The Central Economic Work Conference that convened in early December agreed on an economic policy platform for 2007 that places more emphasis on improving the quality, rather than speed, of economic growth. In order to correct external-internal imbalances, on the demand side, the conference called for (1) rational restraint of investment increases and efforts to make adjustments in the investment structure (2) accelerating adjustments in the income redistribution system by focusing on private consumption, especially increasing consumption by farmers, and making efforts to raise the income levels and purchasing power of farmers and low-income urban residents (3) actively expanding imports and investment cooperation overseas (outward direct investment).

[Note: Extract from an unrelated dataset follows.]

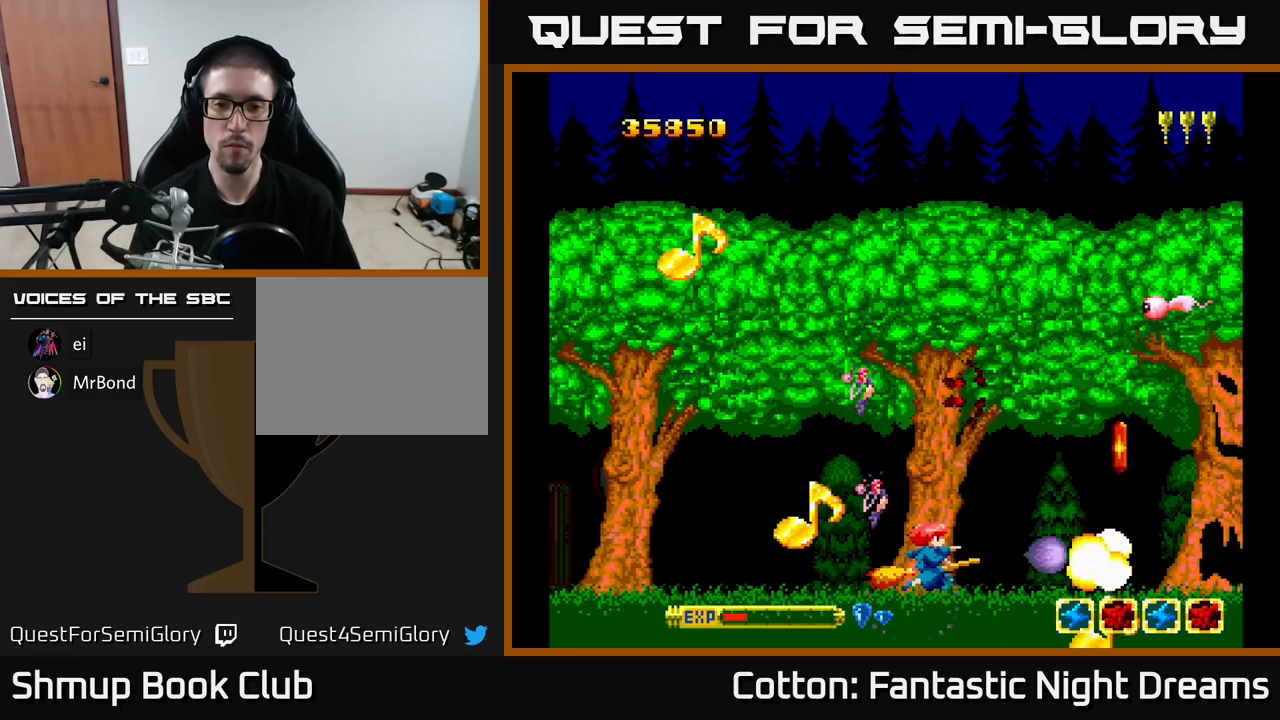
{"buttons": ["DPAD_UP"], "right_stick": "center", "events": [[17, "Y", "up"]]}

On the supply side, the conference renewed its calls for the implementation of measures already included in the 11th Five-Year Plan draft, namely such steps as (1) the overall implementation of a scientific approach to development, (2) acceleration of the establishment of a harmonious society, (3) efforts to make adjustments to the country's economic structure and shift its economic growth model, (4) efforts to conserve resources and protect the environment and (5) promotion of market-opening reforms and independent innovation.

The National Congress of the Chinese Communist Party (the 17th such meeting) is to be held in the autumn of 2007 for the first time in five years. The season for personnel changes is approaching, not only for central government officials but also those at the local level. Because the economic growth rate and the amount of foreign investment in their areas of jurisdiction have traditionally served as the most important benchmarks for the promotion of senior regional officials, the years that the National Congress is convened often see an investment boom. However, this time, the standards by which personnel evaluations are made have changed from "quantity" to "quality" in line with the Central Economic Work Conference, and we can expect investment to be restrained.

On the other hand, the global economy, including that of the United States, is expected to gradually slow in 2007. When acceleration in the yuan's appreciation is also taken into account, exports, which have so far been robust, will inevitably slacken. Amid forecasts of a deceleration in investment and exports and with a surge in private consumption unlikely, growth in 2007 will probably slow to a level between 8% and 9%.